Madame la présidente, madame la secrétaire d’État, mes chers collègues, je parlerai à mon tour moins longtemps que prévu, beaucoup ayant été dit par les orateurs qui m’ont précédée.
Permettez-moi cependant de saluer l’initiative de notre ancien collègue député Thierry Braillard, devenu depuis membre du Gouvernement ; avec les autres députés du groupe radical, républicain, démocrate et progressiste de l’Assemblée nationale, il a présenté cette proposition de loi : destinée à combler un manque juridique, elle constitue indéniablement une véritable avancée pour les salariés, ce qui a été très largement souligné tout au long de la discussion générale.
En dehors du licenciement, de la démission et de la rupture conventionnelle, la jurisprudence a reconnu aux salariés le droit de mettre fin à leur contrat de travail en invoquant à l’encontre de leur employeur des griefs suffisamment graves pour que la responsabilité de cette rupture puisse ensuite lui être imputée : telle est la définition de la prise d’acte de rupture du contrat de travail.
La Cour de cassation en a défini les contours dans plusieurs arrêts de juin 2003 : « Lorsqu’un salarié prend acte de la rupture de son contrat de travail en raison des faits qu’il reproche à son employeur, cette rupture produit les effets, soit d’un licenciement sans cause réelle et sérieuse, si les faits invoqués la justifiaient, soit, dans le cas contraire, d’une démission ».
Il appartient donc au conseil des prud’hommes de qualifier les griefs reprochés par le salarié à son employeur, au terme d’une procédure dont il a été dit qu’elle était longue et compliquée. Je ne m’étendrai pas sur cette procédure, périlleuse pour le salarié, puisque la charge de la preuve pèse sur lui.
Je tiens, en revanche, à répondre à ceux de nos collègues qui prétendent que l’adoption de la proposition de loi risquerait de conduire des salariés mal intentionnés à faire un usage abusif de la prise d’acte. Je leur rappelle que seul un manquement patronal suffisamment grave peut justifier la rupture du contrat de travail. D’ailleurs, la Cour de cassation a rendu l’utilisation de la prise d’acte plus difficile pour les salariés en jugeant que des faits trop anciens, n’ayant pas fait obstacle à la poursuite du contrat, ne pouvaient pas être invoqués.
Comme tous les orateurs l’ont souligné, il faut aujourd’hui trouver une réponse pragmatique ; tel est l’objet de la proposition de loi.
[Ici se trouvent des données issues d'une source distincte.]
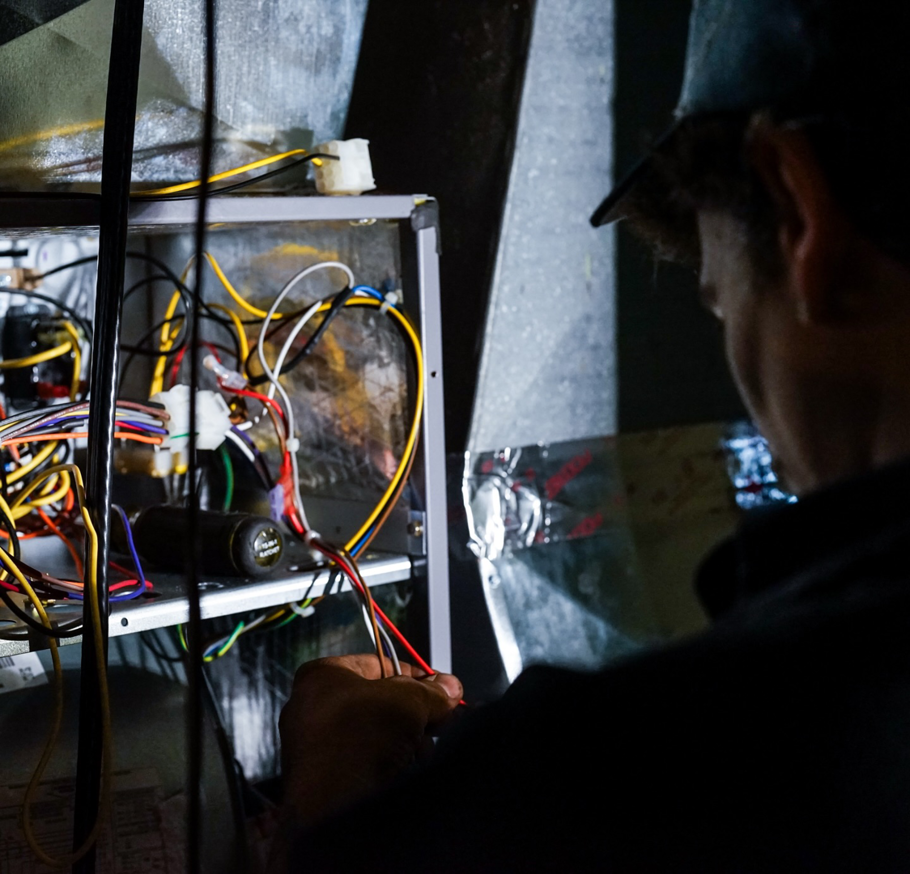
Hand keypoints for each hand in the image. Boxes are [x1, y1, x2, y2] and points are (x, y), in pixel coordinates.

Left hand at [278, 654, 462, 827]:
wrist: (332, 806)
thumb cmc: (356, 739)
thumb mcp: (407, 700)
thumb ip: (431, 691)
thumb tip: (449, 687)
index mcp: (322, 676)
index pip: (379, 664)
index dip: (414, 676)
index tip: (440, 689)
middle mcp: (313, 707)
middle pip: (381, 702)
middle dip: (414, 715)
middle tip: (438, 721)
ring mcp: (318, 746)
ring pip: (378, 735)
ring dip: (407, 743)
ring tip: (420, 752)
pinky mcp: (327, 779)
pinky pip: (368, 763)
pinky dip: (391, 766)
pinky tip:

Nos collègues, notamment M. le rapporteur, ont eu raison d’affirmer que la conciliation, si elle doit pouvoir favoriser des accords permettant aux deux parties d’éviter les délais et les aléas d’une procédure contentieuse, n’a aucun sens dans le cas d’une prise d’acte de rupture du contrat de travail, puisque seul le juge du fond est compétent pour se prononcer sur l’imputabilité de la rupture.
Comme M. Le Menn l’a suggéré il y a quelques instants, il conviendrait de revoir l’ensemble de la justice prud’homale ; ce sera l’objet d’un autre travail, qui viendra en son temps.
Pour l’heure, les membres du RDSE voteront avec un grand enthousiasme cette proposition de loi, qui apporte une solution concrète et rapide à un problème réel rencontré par certains salariés.